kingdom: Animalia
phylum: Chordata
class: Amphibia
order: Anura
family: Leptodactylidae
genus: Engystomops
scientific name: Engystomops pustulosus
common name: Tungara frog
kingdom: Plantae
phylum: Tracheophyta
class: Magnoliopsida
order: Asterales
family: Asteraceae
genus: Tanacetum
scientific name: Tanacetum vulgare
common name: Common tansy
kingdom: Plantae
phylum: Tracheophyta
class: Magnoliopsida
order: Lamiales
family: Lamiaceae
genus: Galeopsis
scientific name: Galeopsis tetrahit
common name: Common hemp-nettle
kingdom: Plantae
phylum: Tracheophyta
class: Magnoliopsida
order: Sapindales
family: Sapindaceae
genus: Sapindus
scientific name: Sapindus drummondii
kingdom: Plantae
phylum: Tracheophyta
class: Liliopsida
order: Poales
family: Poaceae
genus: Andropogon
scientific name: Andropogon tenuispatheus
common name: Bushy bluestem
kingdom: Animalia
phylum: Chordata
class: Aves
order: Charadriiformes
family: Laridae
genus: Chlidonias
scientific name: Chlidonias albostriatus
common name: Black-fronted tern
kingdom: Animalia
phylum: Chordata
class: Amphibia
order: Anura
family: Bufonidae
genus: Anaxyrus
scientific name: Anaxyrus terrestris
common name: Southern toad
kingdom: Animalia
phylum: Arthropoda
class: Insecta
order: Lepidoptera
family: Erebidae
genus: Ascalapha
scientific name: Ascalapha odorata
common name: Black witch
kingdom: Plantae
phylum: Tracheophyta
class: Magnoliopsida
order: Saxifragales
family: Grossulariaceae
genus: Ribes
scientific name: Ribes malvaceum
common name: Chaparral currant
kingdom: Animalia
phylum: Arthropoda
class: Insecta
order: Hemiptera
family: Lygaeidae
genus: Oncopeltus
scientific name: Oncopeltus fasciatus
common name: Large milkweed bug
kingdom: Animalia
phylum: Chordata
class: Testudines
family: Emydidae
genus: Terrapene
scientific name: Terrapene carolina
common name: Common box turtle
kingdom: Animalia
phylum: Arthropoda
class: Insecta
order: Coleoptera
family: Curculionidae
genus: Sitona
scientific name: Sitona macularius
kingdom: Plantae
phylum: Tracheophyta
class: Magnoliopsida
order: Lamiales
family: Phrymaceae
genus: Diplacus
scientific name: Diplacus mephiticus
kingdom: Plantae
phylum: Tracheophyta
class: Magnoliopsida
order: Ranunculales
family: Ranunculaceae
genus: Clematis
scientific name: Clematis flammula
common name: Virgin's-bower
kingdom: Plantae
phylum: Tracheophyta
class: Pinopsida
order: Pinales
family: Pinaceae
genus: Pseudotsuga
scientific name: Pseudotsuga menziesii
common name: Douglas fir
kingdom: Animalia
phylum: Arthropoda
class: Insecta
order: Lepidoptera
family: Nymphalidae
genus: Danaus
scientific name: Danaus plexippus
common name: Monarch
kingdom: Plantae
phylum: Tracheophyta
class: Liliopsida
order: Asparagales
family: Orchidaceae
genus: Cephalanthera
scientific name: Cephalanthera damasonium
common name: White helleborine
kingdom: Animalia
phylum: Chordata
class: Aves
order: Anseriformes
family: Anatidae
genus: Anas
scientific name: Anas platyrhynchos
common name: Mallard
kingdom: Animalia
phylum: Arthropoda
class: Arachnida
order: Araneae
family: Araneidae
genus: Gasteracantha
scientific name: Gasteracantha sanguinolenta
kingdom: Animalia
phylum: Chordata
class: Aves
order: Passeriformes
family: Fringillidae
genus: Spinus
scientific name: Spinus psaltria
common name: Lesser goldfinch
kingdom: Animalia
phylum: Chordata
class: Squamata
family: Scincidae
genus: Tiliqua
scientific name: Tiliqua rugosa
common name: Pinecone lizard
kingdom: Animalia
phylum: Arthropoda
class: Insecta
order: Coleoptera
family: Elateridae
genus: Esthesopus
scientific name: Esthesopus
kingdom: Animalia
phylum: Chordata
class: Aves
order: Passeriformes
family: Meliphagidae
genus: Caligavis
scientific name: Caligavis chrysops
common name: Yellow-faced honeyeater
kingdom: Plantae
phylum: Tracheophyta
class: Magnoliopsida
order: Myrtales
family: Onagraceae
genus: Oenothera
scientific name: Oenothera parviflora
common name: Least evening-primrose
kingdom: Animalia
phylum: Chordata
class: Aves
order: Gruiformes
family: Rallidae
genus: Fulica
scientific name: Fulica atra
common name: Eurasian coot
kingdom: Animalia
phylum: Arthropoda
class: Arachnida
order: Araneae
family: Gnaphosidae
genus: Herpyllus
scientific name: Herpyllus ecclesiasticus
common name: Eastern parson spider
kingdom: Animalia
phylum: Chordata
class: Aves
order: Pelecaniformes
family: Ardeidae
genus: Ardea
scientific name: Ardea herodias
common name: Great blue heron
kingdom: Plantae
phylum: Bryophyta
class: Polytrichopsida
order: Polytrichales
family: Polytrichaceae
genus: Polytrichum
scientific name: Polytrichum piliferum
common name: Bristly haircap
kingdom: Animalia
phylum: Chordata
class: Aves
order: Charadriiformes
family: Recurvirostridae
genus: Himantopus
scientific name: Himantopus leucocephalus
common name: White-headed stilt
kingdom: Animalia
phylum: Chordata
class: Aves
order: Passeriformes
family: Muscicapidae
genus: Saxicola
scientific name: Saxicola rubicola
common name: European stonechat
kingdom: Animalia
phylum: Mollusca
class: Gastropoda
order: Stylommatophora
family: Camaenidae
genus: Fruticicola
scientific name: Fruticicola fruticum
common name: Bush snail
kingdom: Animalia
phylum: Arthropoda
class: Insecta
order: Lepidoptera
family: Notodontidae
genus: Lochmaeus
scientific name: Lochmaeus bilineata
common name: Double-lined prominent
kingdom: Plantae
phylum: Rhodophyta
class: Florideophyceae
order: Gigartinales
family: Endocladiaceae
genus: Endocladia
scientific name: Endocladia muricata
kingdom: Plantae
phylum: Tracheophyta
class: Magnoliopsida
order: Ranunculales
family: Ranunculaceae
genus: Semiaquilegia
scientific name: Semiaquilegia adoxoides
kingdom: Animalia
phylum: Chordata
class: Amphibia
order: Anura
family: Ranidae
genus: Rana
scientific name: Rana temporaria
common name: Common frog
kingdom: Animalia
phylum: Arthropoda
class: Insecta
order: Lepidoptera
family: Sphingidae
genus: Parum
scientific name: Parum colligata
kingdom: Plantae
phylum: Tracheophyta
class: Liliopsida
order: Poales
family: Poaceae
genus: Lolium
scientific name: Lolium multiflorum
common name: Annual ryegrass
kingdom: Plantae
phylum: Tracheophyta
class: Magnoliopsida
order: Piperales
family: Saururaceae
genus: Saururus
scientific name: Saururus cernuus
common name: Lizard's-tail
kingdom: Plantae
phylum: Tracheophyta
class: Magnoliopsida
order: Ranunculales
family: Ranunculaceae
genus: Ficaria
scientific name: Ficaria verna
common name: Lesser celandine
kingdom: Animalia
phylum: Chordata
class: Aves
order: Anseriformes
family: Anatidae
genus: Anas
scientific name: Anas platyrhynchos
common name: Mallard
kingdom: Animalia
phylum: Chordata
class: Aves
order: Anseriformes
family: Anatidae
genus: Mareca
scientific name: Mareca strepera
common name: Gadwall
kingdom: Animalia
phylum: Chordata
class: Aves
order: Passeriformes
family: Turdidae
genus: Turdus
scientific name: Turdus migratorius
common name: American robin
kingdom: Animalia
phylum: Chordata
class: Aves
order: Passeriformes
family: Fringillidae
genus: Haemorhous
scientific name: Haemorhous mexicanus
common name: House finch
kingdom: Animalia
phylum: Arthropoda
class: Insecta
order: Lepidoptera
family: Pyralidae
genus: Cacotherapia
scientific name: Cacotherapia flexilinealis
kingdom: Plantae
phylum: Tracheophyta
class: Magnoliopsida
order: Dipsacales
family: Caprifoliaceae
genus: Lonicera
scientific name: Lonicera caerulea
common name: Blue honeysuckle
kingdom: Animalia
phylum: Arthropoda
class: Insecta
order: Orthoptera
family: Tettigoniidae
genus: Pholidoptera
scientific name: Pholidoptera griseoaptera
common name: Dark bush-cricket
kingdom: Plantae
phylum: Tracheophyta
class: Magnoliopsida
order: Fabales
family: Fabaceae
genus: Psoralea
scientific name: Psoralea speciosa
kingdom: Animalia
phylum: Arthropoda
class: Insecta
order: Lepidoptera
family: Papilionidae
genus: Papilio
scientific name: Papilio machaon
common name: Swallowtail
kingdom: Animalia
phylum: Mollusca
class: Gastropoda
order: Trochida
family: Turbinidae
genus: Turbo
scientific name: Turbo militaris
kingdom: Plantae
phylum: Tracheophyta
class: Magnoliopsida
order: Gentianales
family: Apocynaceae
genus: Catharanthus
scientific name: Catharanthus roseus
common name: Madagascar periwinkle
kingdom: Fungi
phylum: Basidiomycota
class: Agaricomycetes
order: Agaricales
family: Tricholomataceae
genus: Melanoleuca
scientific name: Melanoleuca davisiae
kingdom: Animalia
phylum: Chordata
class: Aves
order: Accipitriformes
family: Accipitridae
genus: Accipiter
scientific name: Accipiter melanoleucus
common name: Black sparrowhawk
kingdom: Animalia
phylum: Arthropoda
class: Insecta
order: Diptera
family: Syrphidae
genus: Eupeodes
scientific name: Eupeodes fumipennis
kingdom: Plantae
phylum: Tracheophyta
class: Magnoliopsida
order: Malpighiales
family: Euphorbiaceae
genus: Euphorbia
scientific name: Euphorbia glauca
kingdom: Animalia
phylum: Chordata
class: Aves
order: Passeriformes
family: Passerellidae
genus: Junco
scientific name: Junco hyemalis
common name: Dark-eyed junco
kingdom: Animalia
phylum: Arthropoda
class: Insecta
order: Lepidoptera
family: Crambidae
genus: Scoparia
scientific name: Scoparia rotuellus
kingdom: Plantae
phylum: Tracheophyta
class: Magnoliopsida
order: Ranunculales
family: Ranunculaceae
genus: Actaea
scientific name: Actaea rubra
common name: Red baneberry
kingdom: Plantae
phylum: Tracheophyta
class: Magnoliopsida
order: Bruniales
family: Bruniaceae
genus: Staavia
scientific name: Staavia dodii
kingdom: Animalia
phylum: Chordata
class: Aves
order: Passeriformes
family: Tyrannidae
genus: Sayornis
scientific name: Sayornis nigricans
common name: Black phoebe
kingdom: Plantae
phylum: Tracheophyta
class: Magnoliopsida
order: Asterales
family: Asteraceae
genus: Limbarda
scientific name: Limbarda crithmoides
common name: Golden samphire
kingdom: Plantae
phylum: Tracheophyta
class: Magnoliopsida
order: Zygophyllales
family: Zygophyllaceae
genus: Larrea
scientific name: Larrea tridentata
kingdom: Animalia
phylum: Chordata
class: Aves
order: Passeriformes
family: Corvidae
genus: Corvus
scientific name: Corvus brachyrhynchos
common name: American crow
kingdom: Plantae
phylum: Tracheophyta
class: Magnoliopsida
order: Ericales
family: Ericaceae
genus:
+++
Directions:
Can you write out the lines above word for word, from the very first one up to and including the line with "scientific name: Ribes malvaceum"?

The answer:
kingdom: Animalia
phylum: Chordata
class: Amphibia
order: Anura
family: Leptodactylidae
genus: Engystomops
scientific name: Engystomops pustulosus
common name: Tungara frog
kingdom: Plantae
phylum: Tracheophyta
class: Magnoliopsida
order: Asterales
family: Asteraceae
genus: Tanacetum
scientific name: Tanacetum vulgare
common name: Common tansy
kingdom: Plantae
phylum: Tracheophyta
class: Magnoliopsida
order: Lamiales
family: Lamiaceae
genus: Galeopsis
scientific name: Galeopsis tetrahit
common name: Common hemp-nettle
kingdom: Plantae
phylum: Tracheophyta
class: Magnoliopsida
order: Sapindales
family: Sapindaceae
genus: Sapindus
scientific name: Sapindus drummondii
kingdom: Plantae
phylum: Tracheophyta
class: Liliopsida
order: Poales
family: Poaceae
genus: Andropogon
scientific name: Andropogon tenuispatheus
common name: Bushy bluestem
kingdom: Animalia
phylum: Chordata
class: Aves
order: Charadriiformes
family: Laridae
genus: Chlidonias
scientific name: Chlidonias albostriatus
common name: Black-fronted tern
kingdom: Animalia
phylum: Chordata
class: Amphibia
order: Anura
family: Bufonidae
genus: Anaxyrus
scientific name: Anaxyrus terrestris
common name: Southern toad
kingdom: Animalia
phylum: Arthropoda
class: Insecta
order: Lepidoptera
family: Erebidae
genus: Ascalapha
scientific name: Ascalapha odorata
common name: Black witch
kingdom: Plantae
phylum: Tracheophyta
class: Magnoliopsida
order: Saxifragales
family: Grossulariaceae
genus: Ribes
scientific name: Ribes malvaceum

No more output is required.